Espalhar-se
E me espalho lentamente encontrando partes que deixaram de ser? Talvez agora. Não ontem. Espalhar-se é encontrar a graça de não saber quais pedaços nos compõem. É uma alegria insossa, mesclada com o inusitado de perder-se em partes. As cores menos vívidas surgem daí. Ainda assim, é alegria. Espalhar-se, deixar-se em partes, não encontrar o fio condutor é o destino de todos para a humanização? Não ontem. Talvez agora.
E se não me faço inteiro é pelo fato de não me querer completo. A completude dá medo. A completude tira o medo, também. Estar completo é negligenciar a necessidade de sermos completados pelos outros. O medo do outro e o medo pela ausência do outro. É inconstância, mas é composição humana. Quero-me humano e incompleto. Aprender é assim, do mesmo modo. Aprender a desconhecer o ser que achamos conhecer é o mais absoluto reflexo da condição de humanização pela qual experimentamos o milagre mundano de sermos. Mas, se não o somos, deixamos a experiência? Em absoluto.
Experimentar ou experienciar é igualmente imprescindível à nossa condição quanto as cores menos vívidas que percebemos no cotidiano. Não o fazendo deixamos apenas o vazio que poderia ter sido preenchido com as dúvidas. São elas o nosso porto-seguro? Talvez amanhã. Elas também colorem nosso espalhar. São tons pálidos, paralisantes, por vezes inadequados. E são nossos. Nossas tonalidades. Mistérios invisíveis que se desnudam a cada resposta obtida. Mistérios menos visíveis quando na boca se calam perguntas nunca feitas. E me espalho lentamente diante de partes que deixaram de ser.

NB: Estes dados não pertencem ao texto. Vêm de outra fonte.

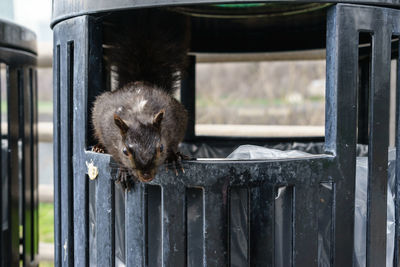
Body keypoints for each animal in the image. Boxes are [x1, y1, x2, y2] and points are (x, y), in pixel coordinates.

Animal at [92, 9, 189, 189]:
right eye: (125, 151)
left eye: (161, 148)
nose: (146, 176)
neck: (139, 113)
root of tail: (140, 80)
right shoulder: (107, 132)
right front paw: (123, 171)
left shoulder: (176, 118)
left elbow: (174, 143)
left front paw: (173, 156)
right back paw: (99, 148)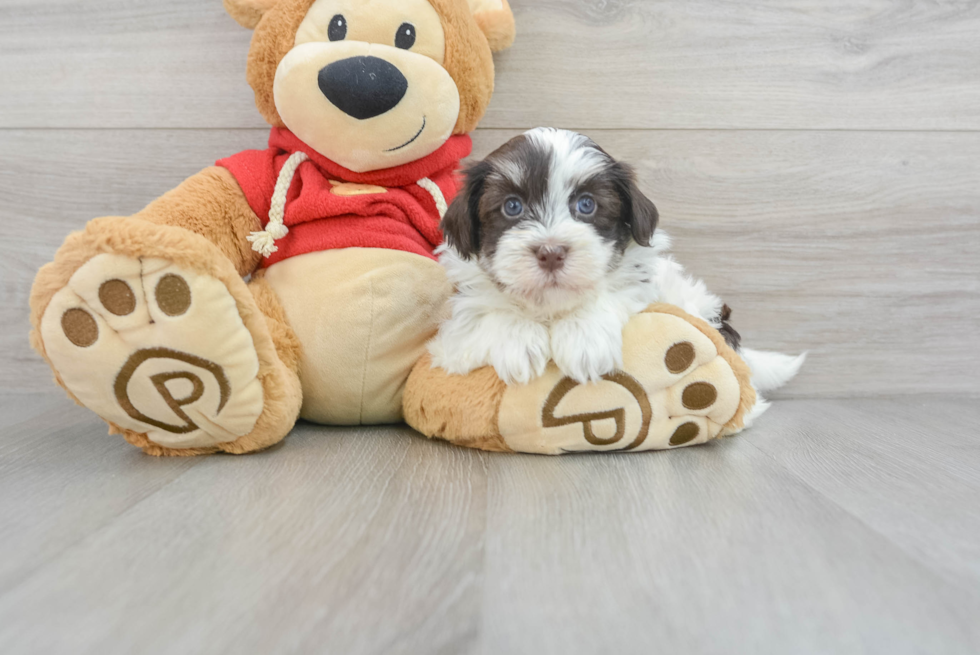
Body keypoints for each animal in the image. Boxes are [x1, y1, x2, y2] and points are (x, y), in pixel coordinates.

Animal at [432, 126, 800, 398]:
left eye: (586, 204)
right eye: (512, 207)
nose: (551, 252)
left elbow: (613, 293)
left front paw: (583, 338)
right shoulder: (453, 333)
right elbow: (490, 311)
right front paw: (518, 341)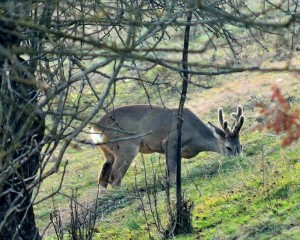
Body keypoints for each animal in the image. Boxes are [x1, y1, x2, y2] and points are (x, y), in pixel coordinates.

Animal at [91, 105, 244, 188]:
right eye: (229, 147)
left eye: (241, 145)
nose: (240, 159)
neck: (195, 137)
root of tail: (96, 127)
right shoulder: (170, 141)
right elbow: (171, 170)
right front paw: (171, 184)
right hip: (126, 147)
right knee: (114, 177)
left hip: (108, 152)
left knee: (103, 177)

Agrada-me a experiência de experimentar a mim mesmo nesse processo de partes conhecidas e reconhecidas e reaprendidas e negligenciadas. Não é novo, não é elétrico. Não é nada. Apenas agrada-me com essa certa alegria insossa do inusitado. É como ver Deus em mim. É encontrar a magnitude inapreensível de poder não-ser o que já deveria ter sido conhecido e continua um mistério insondável para a minha humanidade? Encontrar Deus em mim é ver tudo isso. É saber do mistério e nada poder fazê-lo. Ele está lá. E as experiências também.
E me espalho lentamente encontrando partes que deixaram de ser. Nesse exato instante. Pois espalhar-se é dar-se ao luxo excêntrico de poder olhar-se em partes pequenas e juntá-las, como em um jogo de crianças, para construir-se, moldar-se do modo que se quer. E quero-me desse modo: humano em partes espalhadas. Brincar com os outros nessa construção é, igualmente, parte da humanização necessária. E se me junto hoje, deixarei de sê-lo amanhã? Nunca o saberei. Espalho-me lentamente, ontem, hoje, indefinidamente.